» **FRAGMENTO SELECCIONADO**
= = =

El joven chileno del tiro con arco Ricardo Soto.
Reuters
RÍO DE JANEIRO.- No se nubla con nada. Ni siquiera con haber competido contra Bernardo Oliveira, el crédito local y con todo el público en contra. Es que el chileno de 16 años Ricardo Soto mantiene siempre la calma.
Esa misma tranquilidad que demostró para clasificar a los octavos de final del tiro con arco en los Juegos Olímpicos de Río. La palabra "histórico" ya la tiene impregnada.
Primer arquero nacional en clasificar a una cita de los cinco anillos, el más joven de la historia en ir a una competencia de esta magnitud y ahora entre los 16 mejores.
"Muy contento, orgulloso de pasar a un octavos de final. No es que no lo esperara, es una competencia difícil, rivales de gran poder, mantener mis promedios y eso lo he hecho", valoró.
En el Sambódromo deslumbró. A cada rato nombraban por los parlantes su juventud.
"No dimensiono lo que he hecho. Hay que seguir adelante, mejorando y ver hasta donde se puede llegar", agregó.
Y cuando derrotó al brasileño Oliveira no sintió presión. "Lo más entretenido fue estar contra el público local. Me gusta que estén mis papás, gran apoyo que hayan podido pagar sus pasajes".

= = =

» **REQUISITOS DEL EJERCICIO**
a: Enumera los logros de Ricardo Soto que la nota sobre el arquero chileno recoge en la oración que comienza con «Primer arquero nacional».
b: Duplica el tramo de la nota sobre el arquero chileno que va desde "Primer arquero nacional" hasta "los 16 mejores.".

» **Fotografías de escenas multivista**
= = =

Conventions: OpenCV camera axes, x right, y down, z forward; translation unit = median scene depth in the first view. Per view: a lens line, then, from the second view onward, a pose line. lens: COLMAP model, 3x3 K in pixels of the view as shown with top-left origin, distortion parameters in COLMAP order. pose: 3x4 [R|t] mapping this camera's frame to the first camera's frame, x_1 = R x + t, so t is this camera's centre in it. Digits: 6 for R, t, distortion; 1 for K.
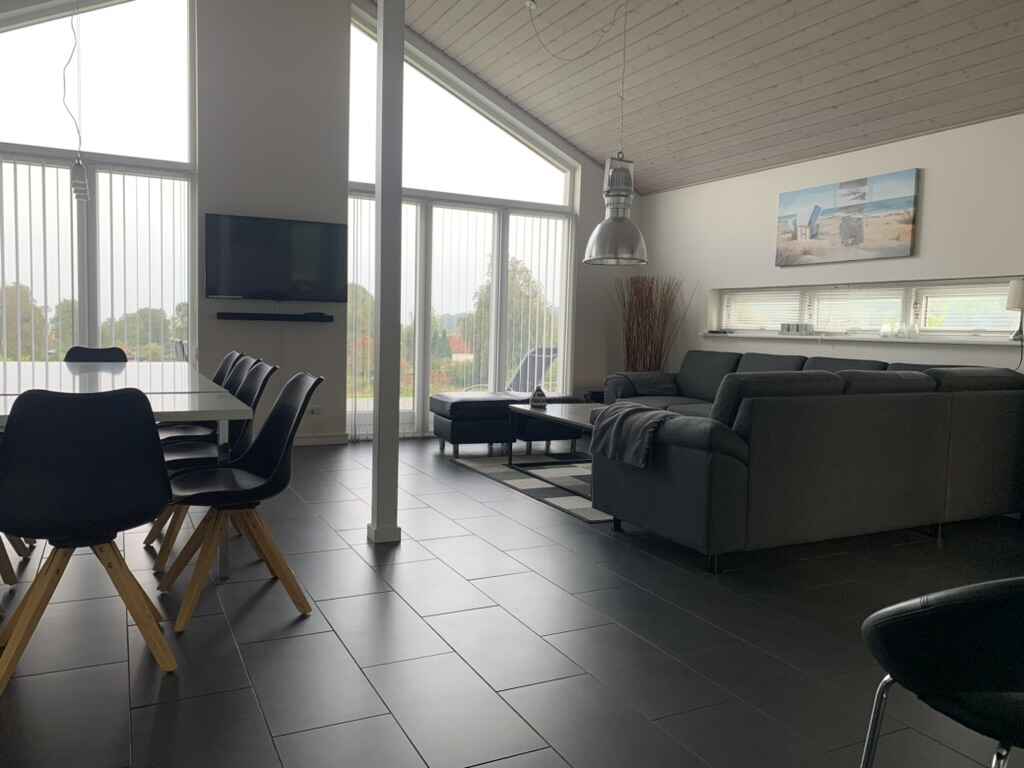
lens RADIAL K [[779.3, 0, 511.5], [0, 779.3, 382.2], [0, 0, 1]] dist [-0.009021, -0.003298]
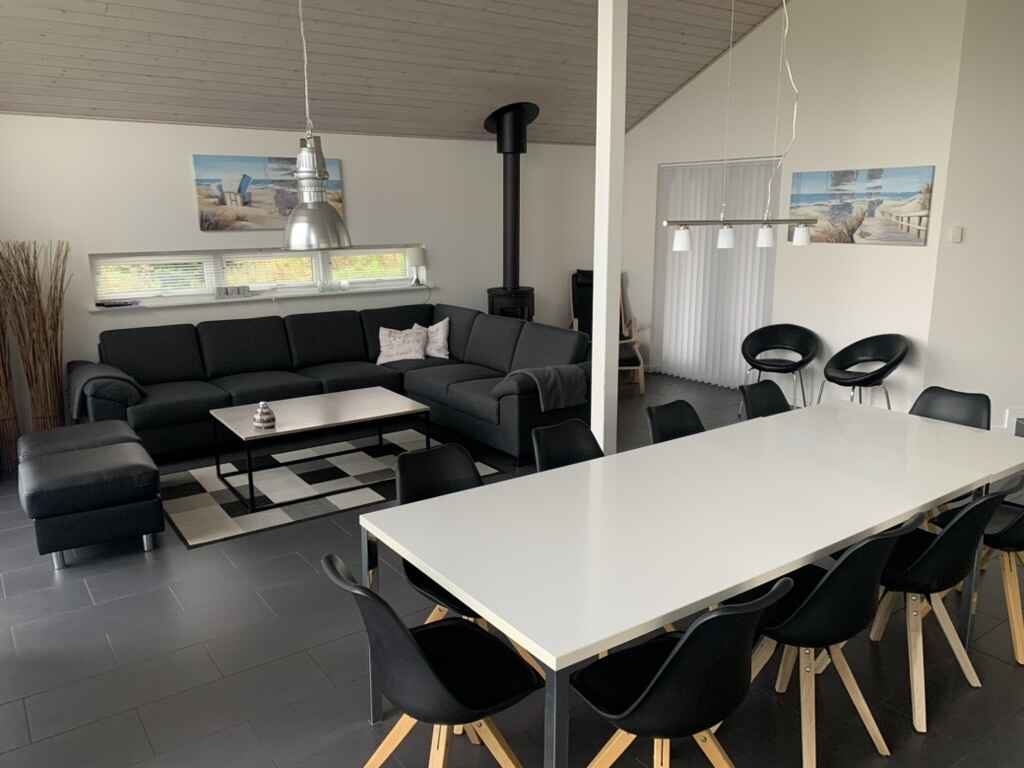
lens RADIAL K [[779.3, 0, 511.2], [0, 779.3, 383.4], [0, 0, 1]] dist [-0.009021, -0.003298]
pose [[-0.140036, -0.227682, 0.963613, -0.740904], [0.083533, 0.967017, 0.240626, -0.173710], [-0.986617, 0.114190, -0.116398, 0.784489]]
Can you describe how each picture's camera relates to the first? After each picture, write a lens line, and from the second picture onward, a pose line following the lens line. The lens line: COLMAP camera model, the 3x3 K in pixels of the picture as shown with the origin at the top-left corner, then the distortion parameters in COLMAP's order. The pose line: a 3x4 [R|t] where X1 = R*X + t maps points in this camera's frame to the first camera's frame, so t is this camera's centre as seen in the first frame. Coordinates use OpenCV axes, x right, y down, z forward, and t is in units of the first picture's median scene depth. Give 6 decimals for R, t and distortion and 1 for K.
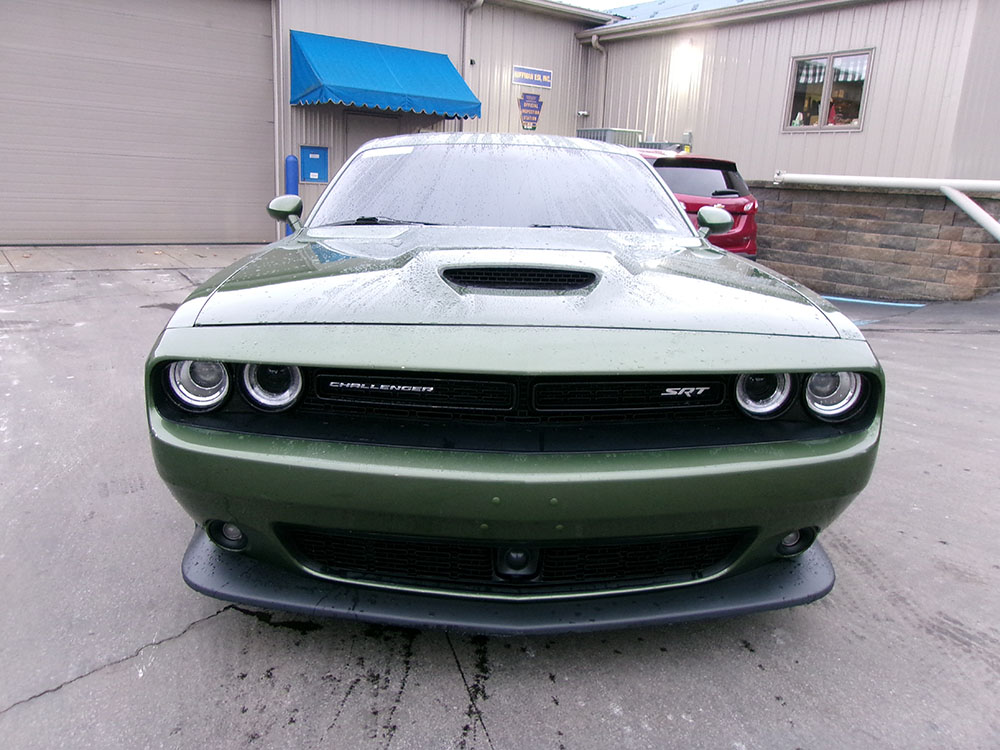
lens RADIAL K [[768.5, 0, 494.8], [0, 768.5, 375.5], [0, 0, 1]] dist [-0.045151, 0.088545]
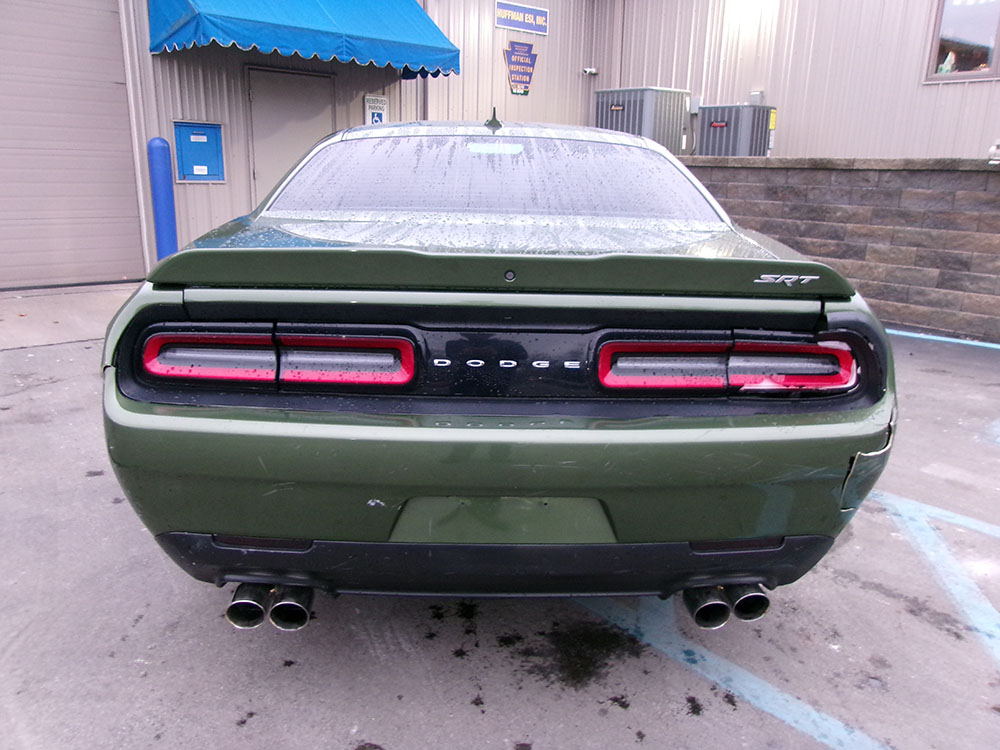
lens RADIAL K [[768.5, 0, 494.8], [0, 768.5, 375.5], [0, 0, 1]] dist [-0.045151, 0.088545]
pose [[0.995502, -0.048997, 0.081085, -0.055948], [0.047373, 0.998639, 0.021829, -0.097142], [-0.082044, -0.017889, 0.996468, 0.359607]]
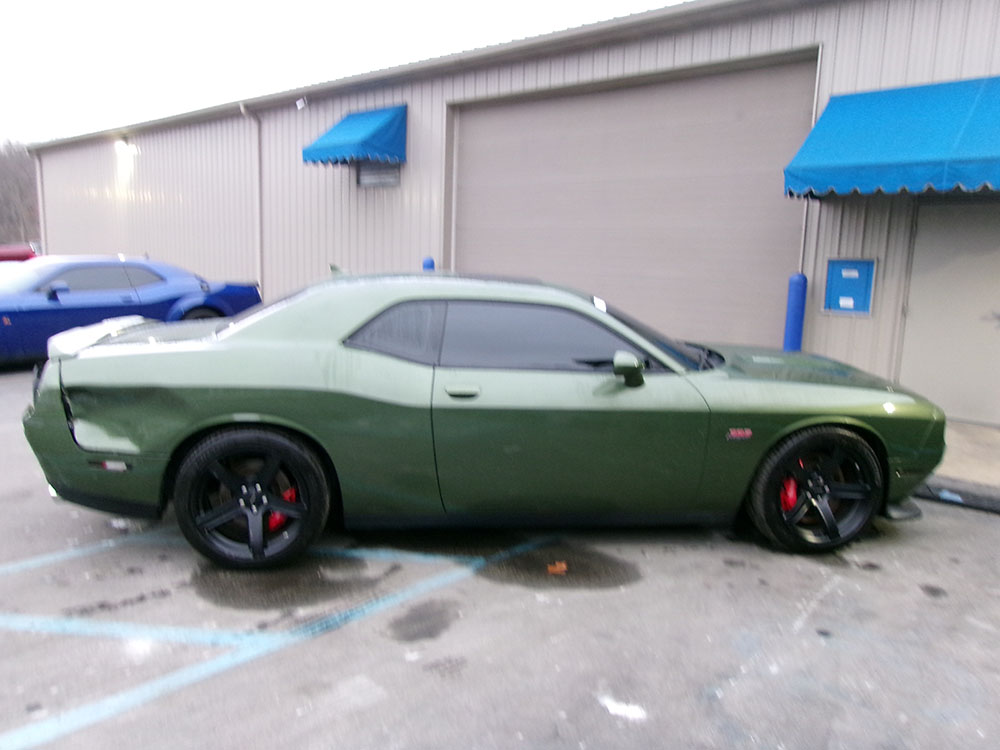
lens RADIAL K [[768.5, 0, 494.8], [0, 768.5, 375.5], [0, 0, 1]] dist [-0.045151, 0.088545]
pose [[0.205431, 0.113051, -0.972120, 0.351977], [-0.264662, 0.962712, 0.056028, -0.161186], [0.942206, 0.245773, 0.227692, 0.593461]]
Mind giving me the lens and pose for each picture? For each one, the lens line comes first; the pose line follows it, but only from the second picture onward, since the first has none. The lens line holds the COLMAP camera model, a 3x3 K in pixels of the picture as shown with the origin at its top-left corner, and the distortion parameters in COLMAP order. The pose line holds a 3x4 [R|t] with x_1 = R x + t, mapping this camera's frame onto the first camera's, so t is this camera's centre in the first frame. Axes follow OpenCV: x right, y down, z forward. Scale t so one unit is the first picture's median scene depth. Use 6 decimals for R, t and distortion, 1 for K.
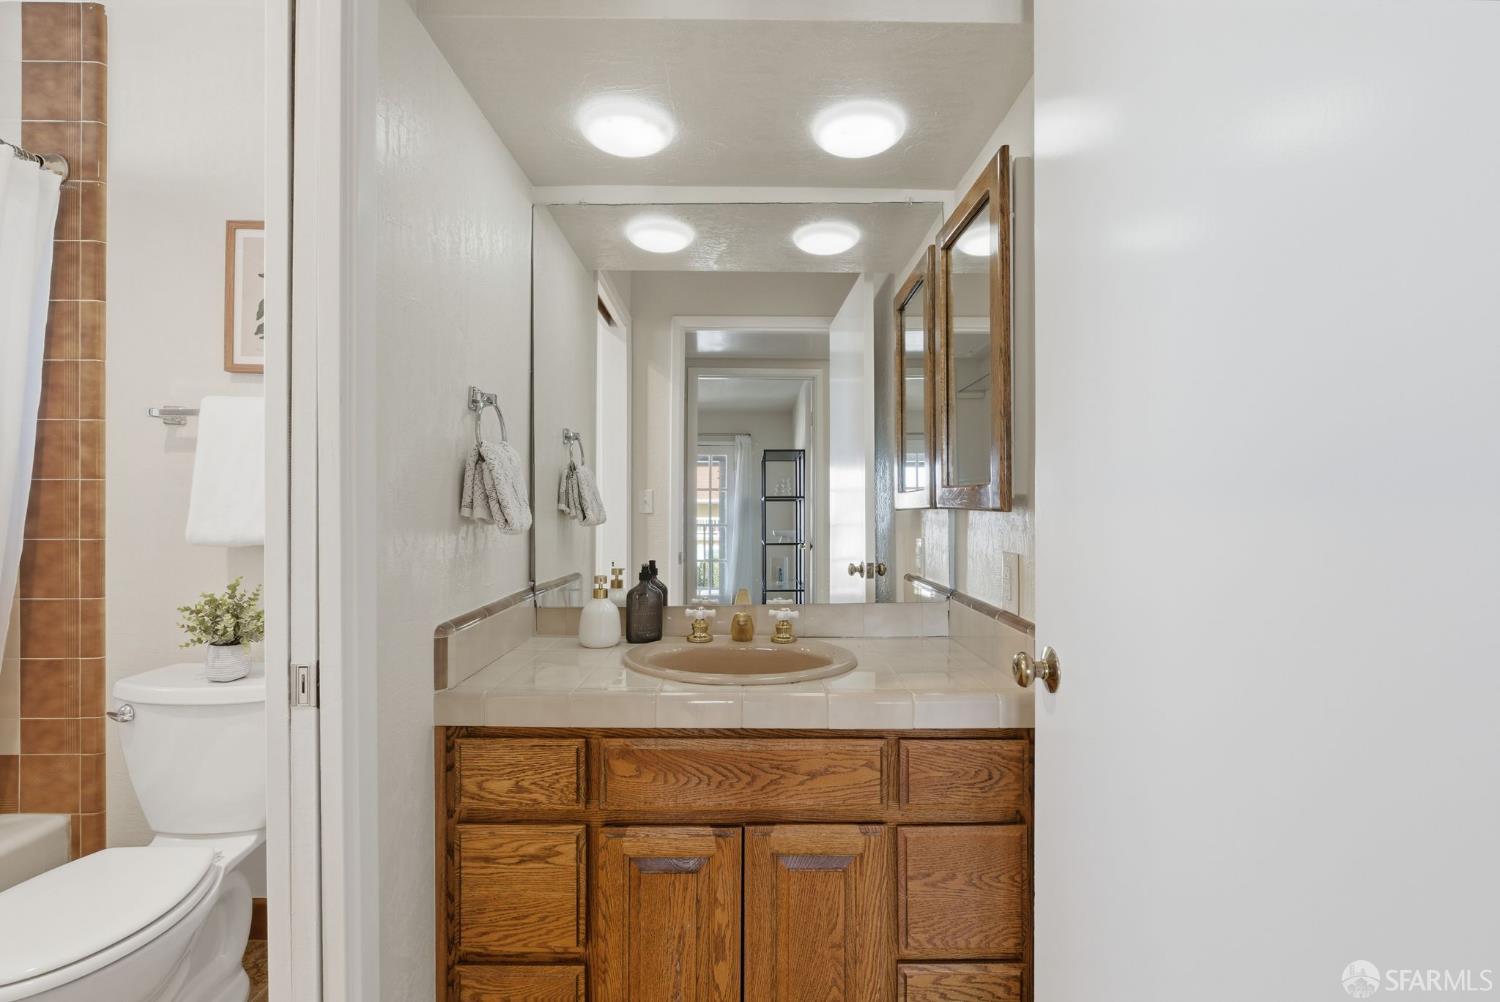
lens RADIAL K [[660.3, 0, 751.8], [0, 660.3, 494.1], [0, 0, 1]] dist [-0.012170, 0.002832]
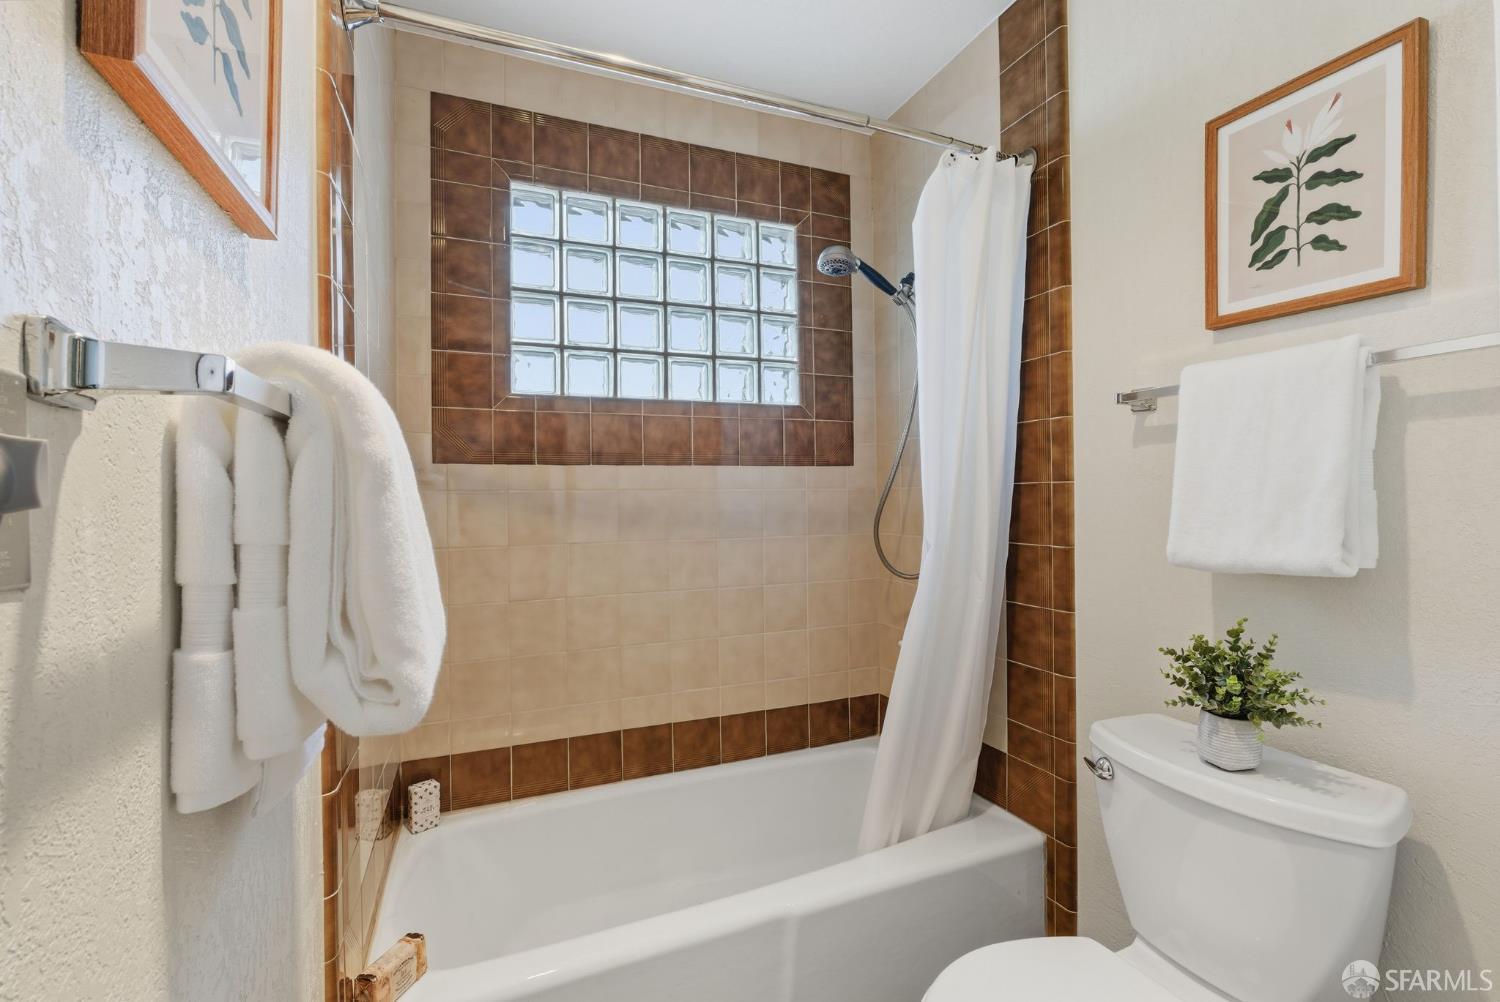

= = =

» **RESULTADOS DEL EJERCICIO**
a:
- Primer arquero nacional en clasificar a una cita de los cinco anillos
- El más joven de la historia en ir a una competencia de esta magnitud
- Ahora entre los 16 mejores

b:
Primer arquero nacional en clasificar a una cita de los cinco anillos, el más joven de la historia en ir a una competencia de esta magnitud y ahora entre los 16 mejores.